Assigned task:
Copy out the text of the items below, replacing "register" with "sign up" everywhere it occurs and changing nothing else. Leave the pictures out of your answer.

Data shown:
....

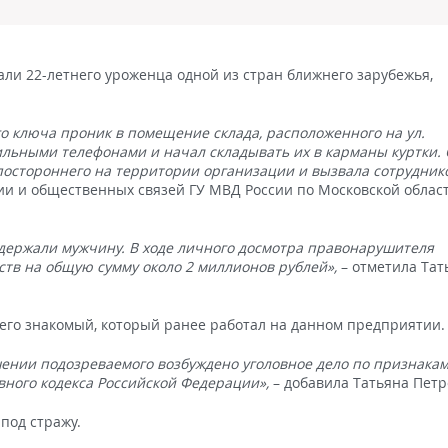
и 22-летнего уроженца одной из стран ближнего зарубежья,
 ключа проник в помещение склада, расположенного на ул.
льными телефонами и начал складывать их в карманы куртки.
постороннего на территории организации и вызвала сотрудник
и и общественных связей ГУ МВД России по Московской облас
держали мужчину. В ходе личного досмотра правонарушителя
тв на общую сумму около 2 миллионов рублей»,
– отметила Тат
 его знакомый, который ранее работал на данном предприятии.
ении подозреваемого возбуждено уголовное дело по признака
ловного кодекса Российской Федерации»,
– добавила Татьяна Петр
под стражу.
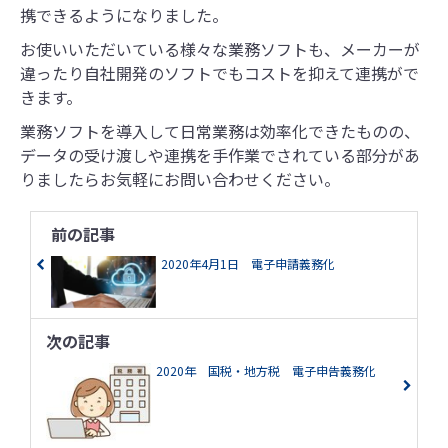
携できるようになりました。
お使いいただいている様々な業務ソフトも、メーカーが
違ったり自社開発のソフトでもコストを抑えて連携がで
きます。
業務ソフトを導入して日常業務は効率化できたものの、
データの受け渡しや連携を手作業でされている部分があ
りましたらお気軽にお問い合わせください。
前の記事
2020年4月1日 電子申請義務化
次の記事
2020年 国税・地方税 電子申告義務化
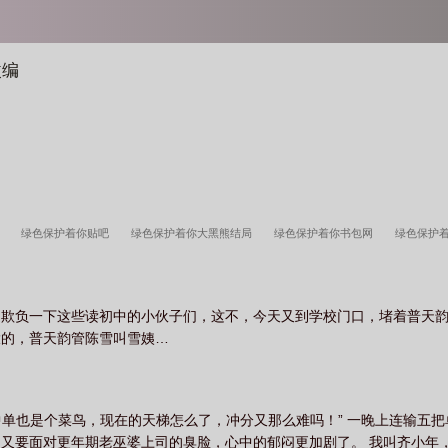
改编
缘
绿色保护着你贴吧
绿色保护着你大黑熊结局
绿色保护着你书包网
绿色保护
绿色保护着你歌词
绿色保护着你第二版本
绿色保护着你改编
绿色保护着你林若
熊番外免费阅读
绿色保护着你复仇篇
绿色保护着你第一版本
绿色保护着你黄粱
道欺负一下这些读初中的小伙子们，这不，今天又到学校门口，堵着普天
阁全文阅读
绿色保护着你英文
绿色保护着你之赵大霸
绿色保护着你txt
绿色保
大的，普天韵管陈雪叫雪姨…
的背景和意义
绿色保护着你魔改版
绿色保护着你林若曦小年
绿色保护着你番外
你新书作品
绿色保护着你之大黑熊情缘
绿色保护着你全文阅读
绿色保护着你续写
保护着你续写
中单也是个菜鸟，现在的天梯怎么了，冲分又那么难吗！” 一晚上连输五把单
又要面对更年期老巫婆上司的臭脸，心中的郁闷更加剧了。 我叫齐小年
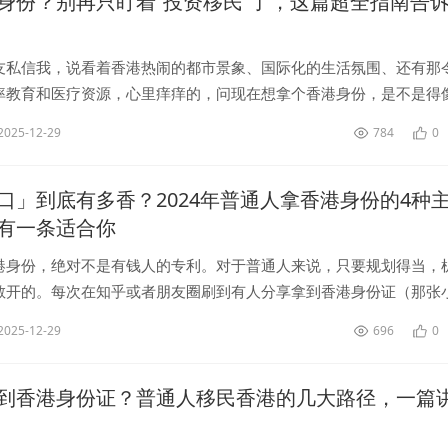
身份？别再只盯着“投资移民”了，这篇超全指南告诉
友私信我，说看着香港热闹的都市景象、国际化的生活氛围、还有那
率教育和医疗资源，心里痒痒的，问现在想拿个香港身份，是不是得
个一千万搞“投资移民”？每每听到这里，我都得先澄清一个最大的误
2025-12-29
784
0
.
口」到底有多香？2024年普通人拿香港身份的4种
有一条适合你
港身份，绝对不是有钱人的专利。对于普通人来说，只要规划得当，
敞开的。每次在知乎或者朋友圈刷到有人分享拿到香港身份证（那张
片），底下总会有一堆评论在问：“怎么搞的？需要多少钱？”“是不是
2025-12-29
696
0
到香港身份证？普通人移民香港的几大路径，一篇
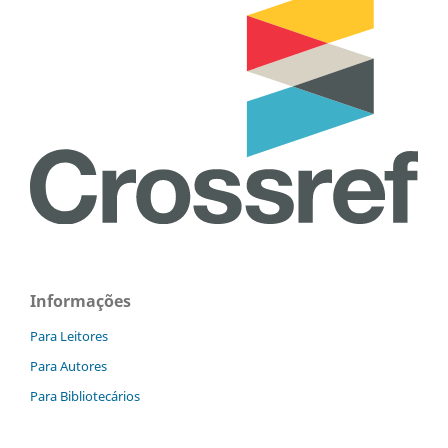
Informações
Para Leitores
Para Autores
Para Bibliotecários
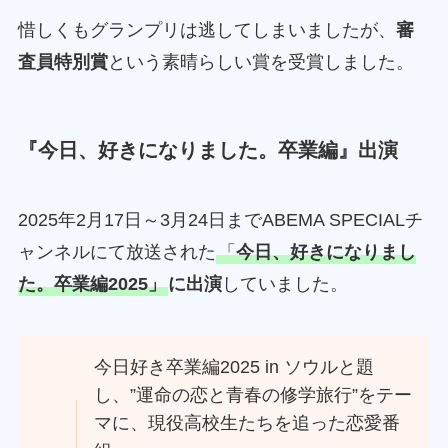
惜しくもグランプリは逃してしまいましたが、
審
査員特別賞
という素晴らしい賞を受賞しました。
『今日、好きになりました。卒業編』出演
2025年2月17日～3月24日までABEMA SPECIALチ
ャンネルにて放送された
「
今日、好きになりまし
た。卒業編2025」
に出演
していました。
今日好き卒業編2025 in ソウルと題
し、”運命の恋と青春の修学旅行”をテー
マに、現役高校生たちを追った恋愛番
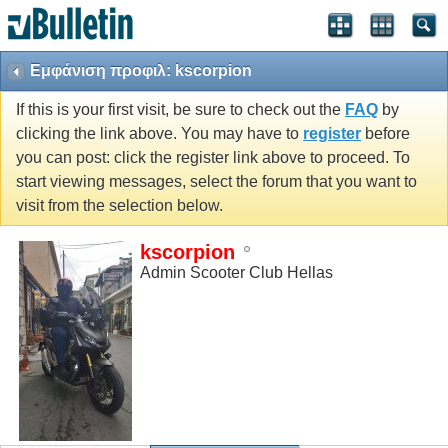
Εμφάνιση προφιλ: kscorpion
If this is your first visit, be sure to check out the
FAQ
by
clicking the link above. You may have to
register
before
you can post: click the register link above to proceed. To
start viewing messages, select the forum that you want to
visit from the selection below.
kscorpion
Admin Scooter Club Hellas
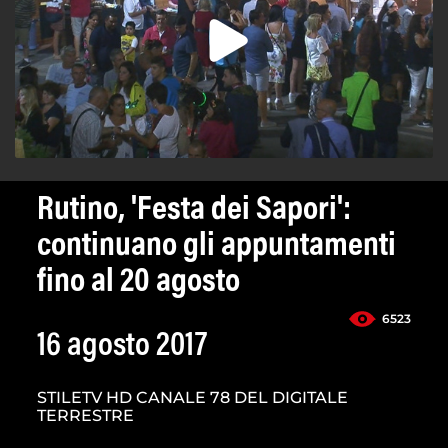
Rutino, 'Festa dei Sapori':
continuano gli appuntamenti
fino al 20 agosto
6523
16 agosto 2017
STILETV HD CANALE 78 DEL DIGITALE
TERRESTRE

....

Result of this task:
и 22-летнего уроженца одной из стран ближнего зарубежья,
 ключа проник в помещение склада, расположенного на ул.
льными телефонами и начал складывать их в карманы куртки.
постороннего на территории организации и вызвала сотрудник
и и общественных связей ГУ МВД России по Московской облас
держали мужчину. В ходе личного досмотра правонарушителя
тв на общую сумму около 2 миллионов рублей»,
– отметила Тат
 его знакомый, который ранее работал на данном предприятии.
ении подозреваемого возбуждено уголовное дело по признака
ловного кодекса Российской Федерации»,
– добавила Татьяна Петр
под стражу.
携できるようになりました。
お使いいただいている様々な業務ソフトも、メーカーが
違ったり自社開発のソフトでもコストを抑えて連携がで
きます。
業務ソフトを導入して日常業務は効率化できたものの、
データの受け渡しや連携を手作業でされている部分があ
りましたらお気軽にお問い合わせください。
前の記事
2020年4月1日 電子申請義務化
次の記事
2020年 国税・地方税 電子申告義務化
改编
缘
绿色保护着你贴吧
绿色保护着你大黑熊结局
绿色保护着你书包网
绿色保护
绿色保护着你歌词
绿色保护着你第二版本
绿色保护着你改编
绿色保护着你林若
熊番外免费阅读
绿色保护着你复仇篇
绿色保护着你第一版本
绿色保护着你黄粱
道欺负一下这些读初中的小伙子们，这不，今天又到学校门口，堵着普天
阁全文阅读
绿色保护着你英文
绿色保护着你之赵大霸
绿色保护着你txt
绿色保
大的，普天韵管陈雪叫雪姨…
的背景和意义
绿色保护着你魔改版
绿色保护着你林若曦小年
绿色保护着你番外
你新书作品
绿色保护着你之大黑熊情缘
绿色保护着你全文阅读
绿色保护着你续写
保护着你续写
中单也是个菜鸟，现在的天梯怎么了，冲分又那么难吗！” 一晚上连输五把单
又要面对更年期老巫婆上司的臭脸，心中的郁闷更加剧了。 我叫齐小年
身份？别再只盯着“投资移民”了，这篇超全指南告诉
友私信我，说看着香港热闹的都市景象、国际化的生活氛围、还有那
率教育和医疗资源，心里痒痒的，问现在想拿个香港身份，是不是得
个一千万搞“投资移民”？每每听到这里，我都得先澄清一个最大的误
2025-12-29
784
0
.
口」到底有多香？2024年普通人拿香港身份的4种
有一条适合你
港身份，绝对不是有钱人的专利。对于普通人来说，只要规划得当，
敞开的。每次在知乎或者朋友圈刷到有人分享拿到香港身份证（那张
片），底下总会有一堆评论在问：“怎么搞的？需要多少钱？”“是不是
2025-12-29
696
0
到香港身份证？普通人移民香港的几大路径，一篇
Informações
Para Leitores
Para Autores
Para Bibliotecários
惜しくもグランプリは逃してしまいましたが、
審
査員特別賞
という素晴らしい賞を受賞しました。
『今日、好きになりました。卒業編』出演
2025年2月17日～3月24日までABEMA SPECIALチ
ャンネルにて放送された
「
今日、好きになりまし
た。卒業編2025」
に出演
していました。
今日好き卒業編2025 in ソウルと題
し、”運命の恋と青春の修学旅行”をテー
マに、現役高校生たちを追った恋愛番
Εμφάνιση προφιλ: kscorpion
If this is your first visit, be sure to check out the
FAQ
by
clicking the link above. You may have to
sign up
before
you can post: click the sign up link above to proceed. To
start viewing messages, select the forum that you want to
visit from the selection below.
kscorpion
Admin Scooter Club Hellas
Rutino, 'Festa dei Sapori':
continuano gli appuntamenti
fino al 20 agosto
6523
16 agosto 2017
STILETV HD CANALE 78 DEL DIGITALE
TERRESTRE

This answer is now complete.